Swedish car manufacturer Volvo Cars will cut around 1,300 office jobs in Sweden. This corresponds to around six percent of its Swedish workforce. The carmaker employed more than 43,000 people worldwide at the end of last year.
The need for continued action
“Cost measures initiated last year are beginning to show results in some key areas, such as material costs,” said Jim Rowan, the company’s chief executive, in a statement today. “However, it is clear that more needs to be done. Economic challenges, increased raw material prices and intensified competition are likely to persist for some time,” he added.

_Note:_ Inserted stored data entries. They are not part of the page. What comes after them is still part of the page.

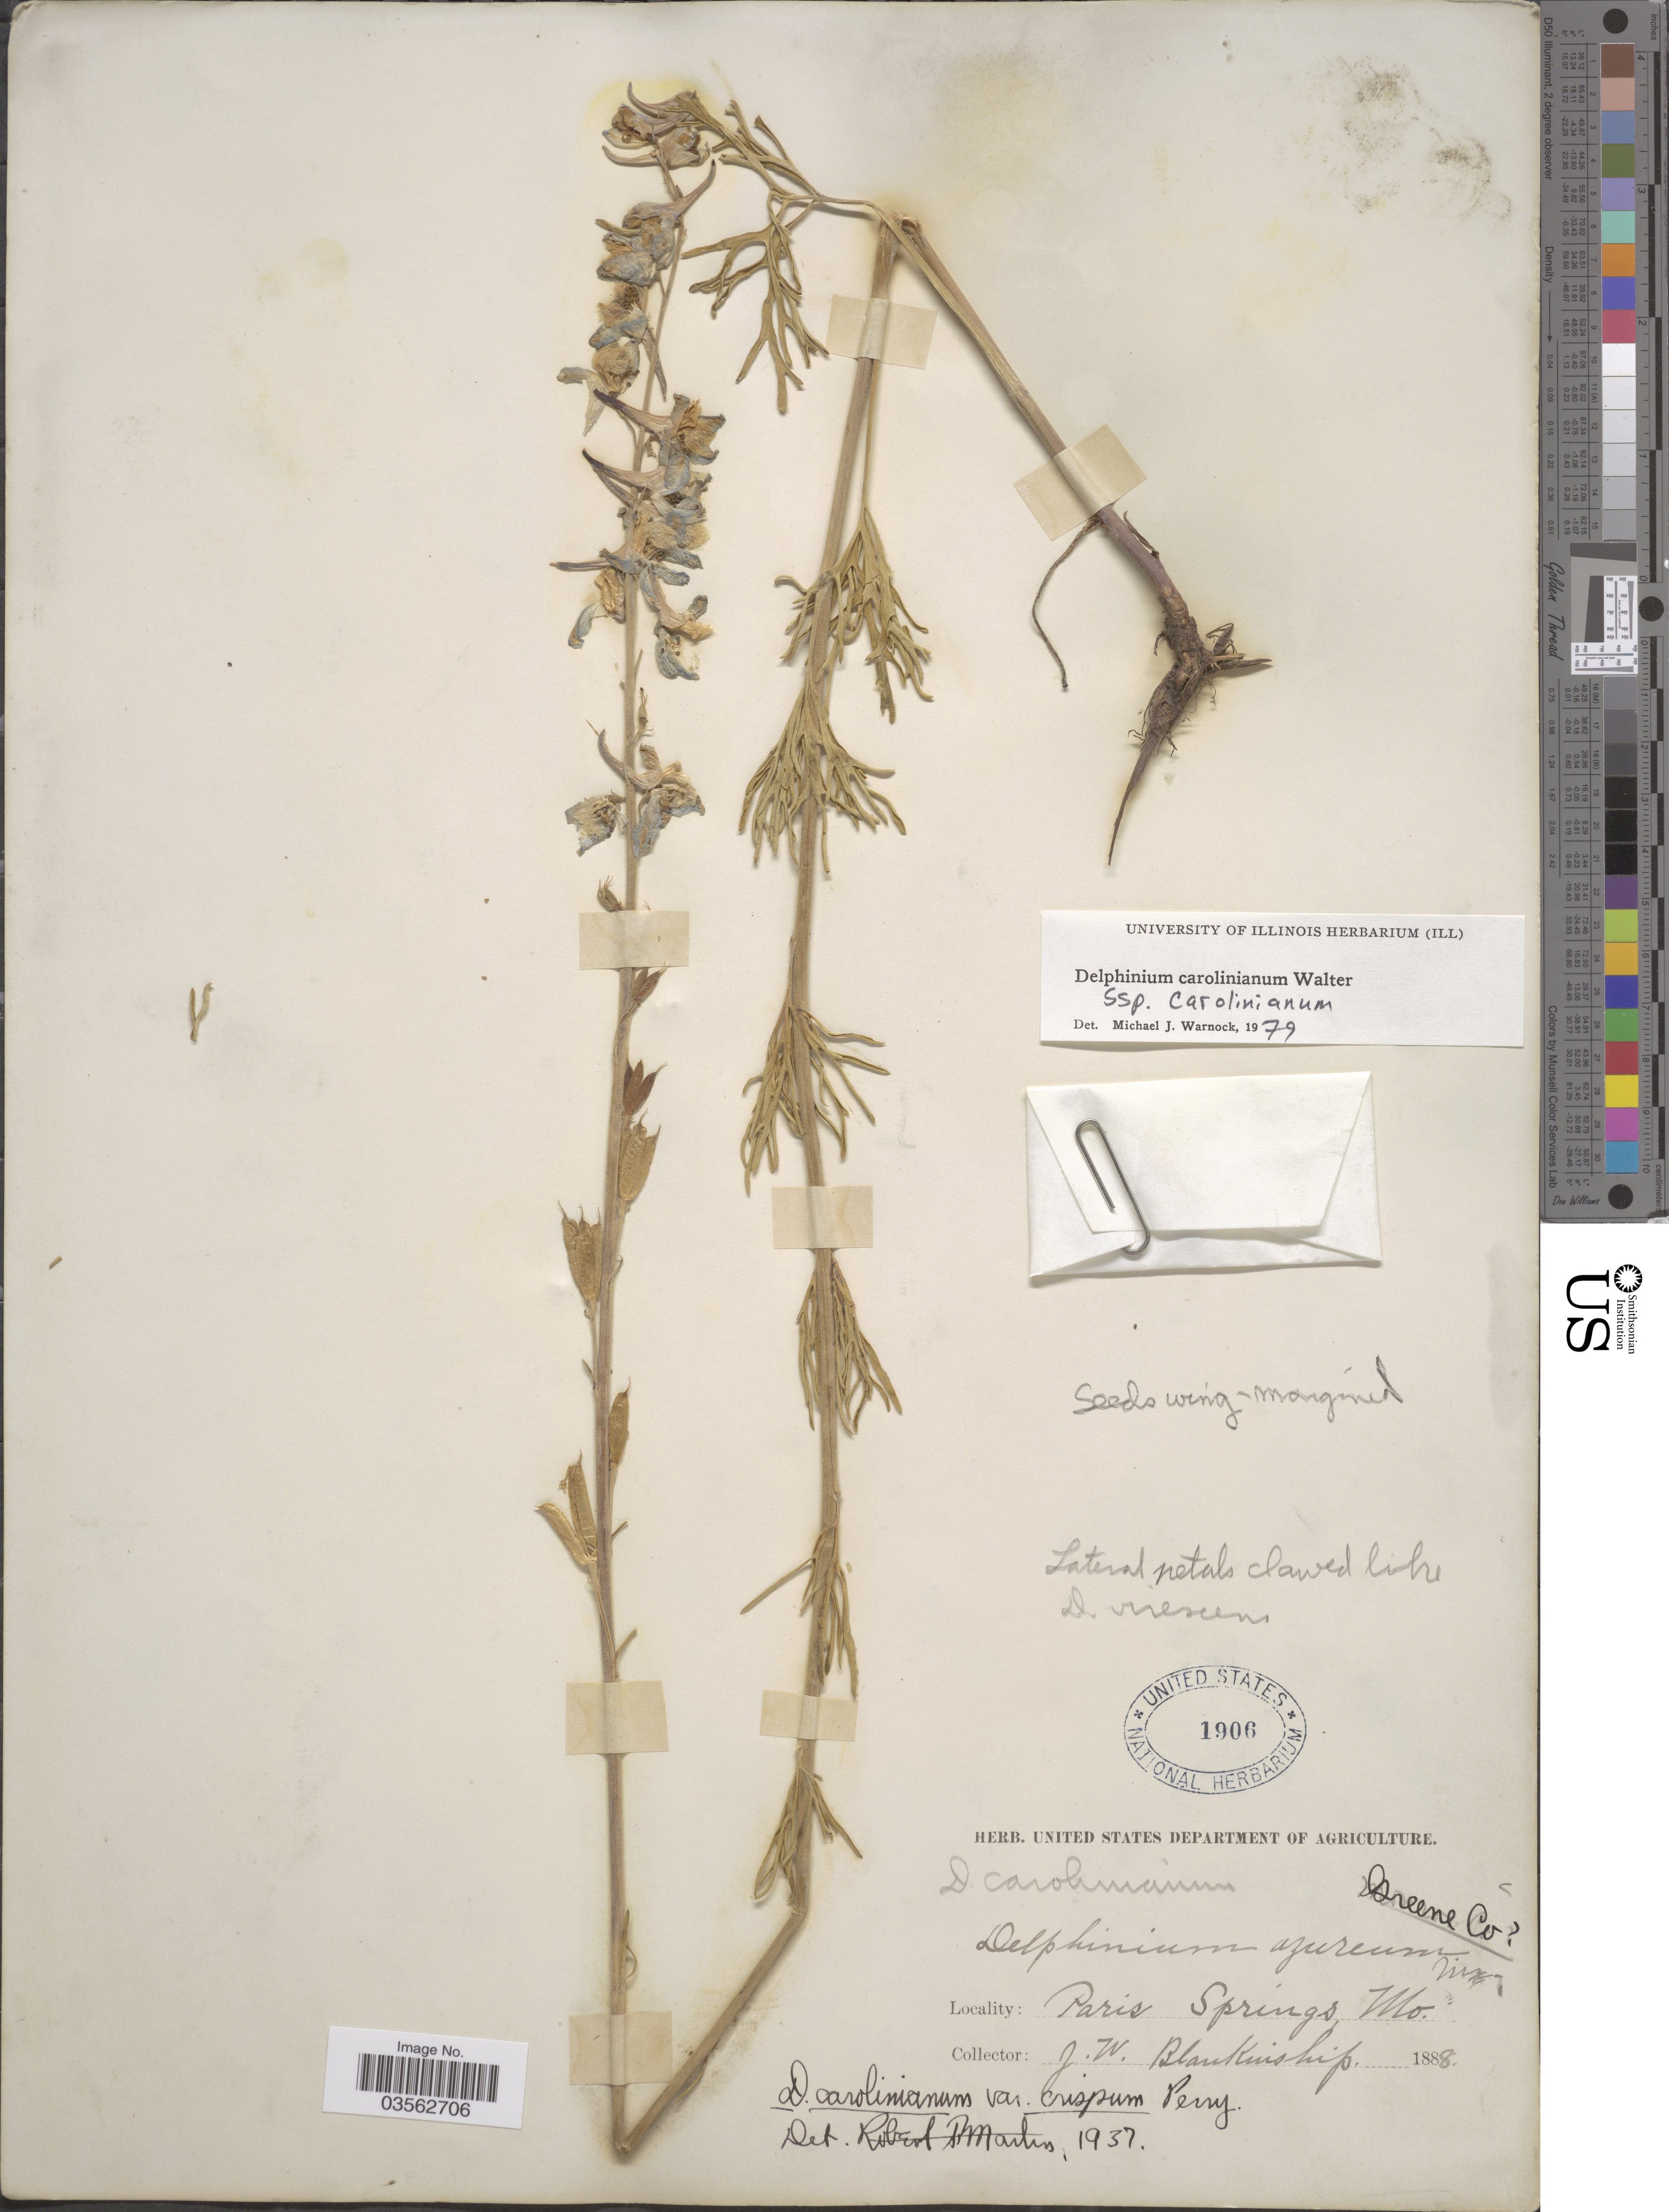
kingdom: Plantae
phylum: Tracheophyta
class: Magnoliopsida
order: Ranunculales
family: Ranunculaceae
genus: Delphinium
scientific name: Delphinium carolinianum subsp. carolinianum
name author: Walter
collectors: J. W. Blankinship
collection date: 1888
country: United States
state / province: Missouri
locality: Greene Co. Paris Springs.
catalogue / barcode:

Volvo Cars said last week it had increased first-quarter sales by almost 30 percent year-on-year to 95.7 billion Swedish kronor (almost 200 billion kronor). But its operating profit fell to 5.1 billion Swedish kronor from six billion a year ago.
The carmaker’s owner
Volvo Cars is now majority-owned by Chinese group Geely, which bought the carmaker in 2010 from US automaker Ford Motor. Volvo Cars floated its shares on the Stockholm stock exchange the previous year.
Last year, Volvo Cars decided to build an electric car plant in eastern Slovakia. The investment is expected to reach 1.2 billion euros (about 28 billion crowns), of which one-fifth is expected to be state support. Construction of the plant is scheduled to start this year, with mass production expected in 2026. The planned capacity of the plant will be up to 250,000 vehicles per year, and the investment is expected to create thousands of jobs in Slovakia.